Recobró la cordura y se despidió muy entera y muy en cristiano. Isadora a su diestra y él a la izquierda, le mantenían las manos asidas. Le cerraron los ojos y juntos lloraron sobre sus restos. Y se confortaron en un abrazo fraterno. Desde entonces, Villaluz, más que de Alba, a Burguillos le pareció un ocaso.
La Navidad se vino encima a zancadas: como de sopetón. Pero no le sorprendió tanto que no tuviera su programa pedagógico para la chiquillería.
Dios da la fe a quien le place. Contemplar estos misterios con la lamparilla de la creencia es empaparse todo en ternuras, alegría y seguridad eternas. Cuando esa lucecita parpadea y se extingue, todo se mira como un mito maravilloso, montado por la imaginación de los hombres, para aliviar o cobijar el desamparo trágico del ser humano.
A punto de caer las doce en la Puerta del Sol, Burguillos se hallaba solo. Confortado, pero solo. Con un pellizco de nostalgia… Tanta gente, tan querida, ya en el otro lado. Sus padres… Sofía, Miguel, José Luis Vilaplana, doña Angélica… Y otra nostalgia más aguda y más angustiosa: Dios, el Dios escondido, cuyo rastro no acababa de encontrar. Sería lo único sustantivo que diera sentido y razón a su vida, a sus proyectos. Y ya nada le parecería entretenimientos, matarratos. Porque la vida y la muerte tendrían un sentido.
En una sala de espera, un pingajo de revista estrenaba la tirada de 1993 con unas reflexiones sobre la soledad humana: «La soledad del que está solo no es la peor, porque siempre le queda la esperanza; pero a la soledad del que está acompañado por quien no le corresponde sólo le queda la desesperación». ¡Cuánto se baraja la soledad…! Acaso, en la realidad o en el riesgo, todos los humanos se sientan un poco solos.
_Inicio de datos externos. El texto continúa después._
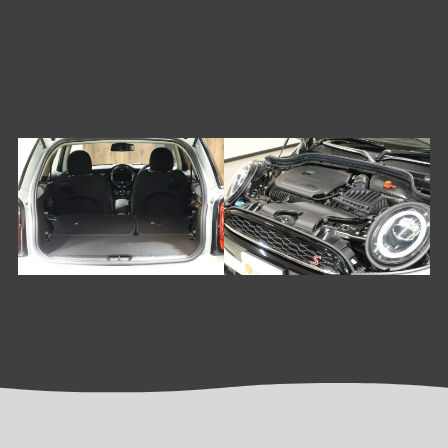
PRICE
車両本体価格
￥2,798,000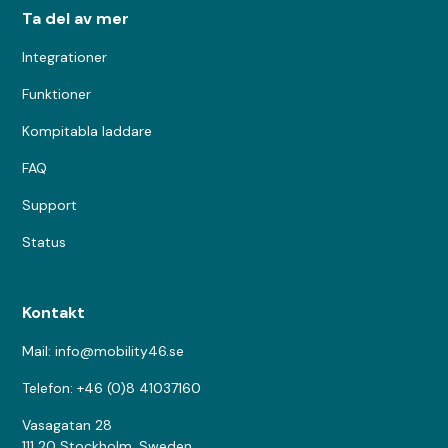
Ta del av mer
Integrationer
Funktioner
Kompitabla laddare
FAQ
Support
Status
Kontakt
Mail: info@mobility46.se
Telefon: +46 (0)8 41037160
Vasagatan 28
111 20 Stockholm, Sweden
Salvo los absortos en Dios.
La soledad que mina y muerde es, se siente, como una condena. No la aligera la masa ni el acompañamiento físico, superficial, de pura coexistencia. Es desarraigo, falta de contexto y de ilusión. Tal vez sea algo así como hacer un camino con los ojos y el corazón cerrados a la aurora de cada día.
Personalmente, Burguillos nunca se sintió solo. Adonde quiera que fue, encontró pronto el pan bendito de la compañía humana. De momento, los niños eran sus acompañantes y amigos.